- [Task brief]: The answer must be an exact copy of every record.

- [Provided data]:
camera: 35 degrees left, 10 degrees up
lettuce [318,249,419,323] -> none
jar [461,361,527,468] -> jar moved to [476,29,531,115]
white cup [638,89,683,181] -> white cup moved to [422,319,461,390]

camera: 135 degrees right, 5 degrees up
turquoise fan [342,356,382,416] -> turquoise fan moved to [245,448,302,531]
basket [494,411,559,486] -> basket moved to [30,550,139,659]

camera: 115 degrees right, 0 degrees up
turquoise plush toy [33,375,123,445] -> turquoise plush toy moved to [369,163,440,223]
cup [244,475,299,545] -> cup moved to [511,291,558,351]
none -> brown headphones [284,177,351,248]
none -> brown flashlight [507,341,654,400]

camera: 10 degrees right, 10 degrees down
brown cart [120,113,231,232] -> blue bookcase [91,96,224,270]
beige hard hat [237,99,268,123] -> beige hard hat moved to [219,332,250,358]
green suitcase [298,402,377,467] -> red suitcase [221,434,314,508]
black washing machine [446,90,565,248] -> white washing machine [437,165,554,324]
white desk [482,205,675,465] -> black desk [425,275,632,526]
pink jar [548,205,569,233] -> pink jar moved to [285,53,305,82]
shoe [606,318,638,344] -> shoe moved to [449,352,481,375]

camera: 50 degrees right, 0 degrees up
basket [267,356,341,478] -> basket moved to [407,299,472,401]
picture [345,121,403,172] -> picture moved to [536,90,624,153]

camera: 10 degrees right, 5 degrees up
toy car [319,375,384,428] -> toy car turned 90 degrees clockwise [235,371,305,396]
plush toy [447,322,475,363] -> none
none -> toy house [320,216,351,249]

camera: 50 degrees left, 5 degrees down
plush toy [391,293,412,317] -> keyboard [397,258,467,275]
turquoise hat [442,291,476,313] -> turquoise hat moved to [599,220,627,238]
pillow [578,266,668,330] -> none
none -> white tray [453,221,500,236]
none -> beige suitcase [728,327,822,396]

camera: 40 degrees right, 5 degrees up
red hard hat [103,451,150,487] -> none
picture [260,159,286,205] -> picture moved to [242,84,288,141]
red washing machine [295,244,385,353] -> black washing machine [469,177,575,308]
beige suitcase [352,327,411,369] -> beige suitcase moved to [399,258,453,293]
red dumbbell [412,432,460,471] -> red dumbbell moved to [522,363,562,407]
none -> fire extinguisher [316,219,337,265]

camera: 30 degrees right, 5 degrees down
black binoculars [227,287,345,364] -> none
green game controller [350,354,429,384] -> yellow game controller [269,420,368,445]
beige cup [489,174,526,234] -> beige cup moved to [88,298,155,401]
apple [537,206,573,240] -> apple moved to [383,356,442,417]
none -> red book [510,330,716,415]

- [Task answer]:
camera: 35 degrees left, 10 degrees up
lettuce [318,249,419,323] -> none
jar [461,361,527,468] -> jar moved to [476,29,531,115]
white cup [638,89,683,181] -> white cup moved to [422,319,461,390]

camera: 135 degrees right, 5 degrees up
turquoise fan [342,356,382,416] -> turquoise fan moved to [245,448,302,531]
basket [494,411,559,486] -> basket moved to [30,550,139,659]

camera: 115 degrees right, 0 degrees up
turquoise plush toy [33,375,123,445] -> turquoise plush toy moved to [369,163,440,223]
cup [244,475,299,545] -> cup moved to [511,291,558,351]
none -> brown headphones [284,177,351,248]
none -> brown flashlight [507,341,654,400]

camera: 10 degrees right, 10 degrees down
brown cart [120,113,231,232] -> blue bookcase [91,96,224,270]
beige hard hat [237,99,268,123] -> beige hard hat moved to [219,332,250,358]
green suitcase [298,402,377,467] -> red suitcase [221,434,314,508]
black washing machine [446,90,565,248] -> white washing machine [437,165,554,324]
white desk [482,205,675,465] -> black desk [425,275,632,526]
pink jar [548,205,569,233] -> pink jar moved to [285,53,305,82]
shoe [606,318,638,344] -> shoe moved to [449,352,481,375]

camera: 50 degrees right, 0 degrees up
basket [267,356,341,478] -> basket moved to [407,299,472,401]
picture [345,121,403,172] -> picture moved to [536,90,624,153]

camera: 10 degrees right, 5 degrees up
toy car [319,375,384,428] -> toy car turned 90 degrees clockwise [235,371,305,396]
plush toy [447,322,475,363] -> none
none -> toy house [320,216,351,249]

camera: 50 degrees left, 5 degrees down
plush toy [391,293,412,317] -> keyboard [397,258,467,275]
turquoise hat [442,291,476,313] -> turquoise hat moved to [599,220,627,238]
pillow [578,266,668,330] -> none
none -> white tray [453,221,500,236]
none -> beige suitcase [728,327,822,396]

camera: 40 degrees right, 5 degrees up
red hard hat [103,451,150,487] -> none
picture [260,159,286,205] -> picture moved to [242,84,288,141]
red washing machine [295,244,385,353] -> black washing machine [469,177,575,308]
beige suitcase [352,327,411,369] -> beige suitcase moved to [399,258,453,293]
red dumbbell [412,432,460,471] -> red dumbbell moved to [522,363,562,407]
none -> fire extinguisher [316,219,337,265]

camera: 30 degrees right, 5 degrees down
black binoculars [227,287,345,364] -> none
green game controller [350,354,429,384] -> yellow game controller [269,420,368,445]
beige cup [489,174,526,234] -> beige cup moved to [88,298,155,401]
apple [537,206,573,240] -> apple moved to [383,356,442,417]
none -> red book [510,330,716,415]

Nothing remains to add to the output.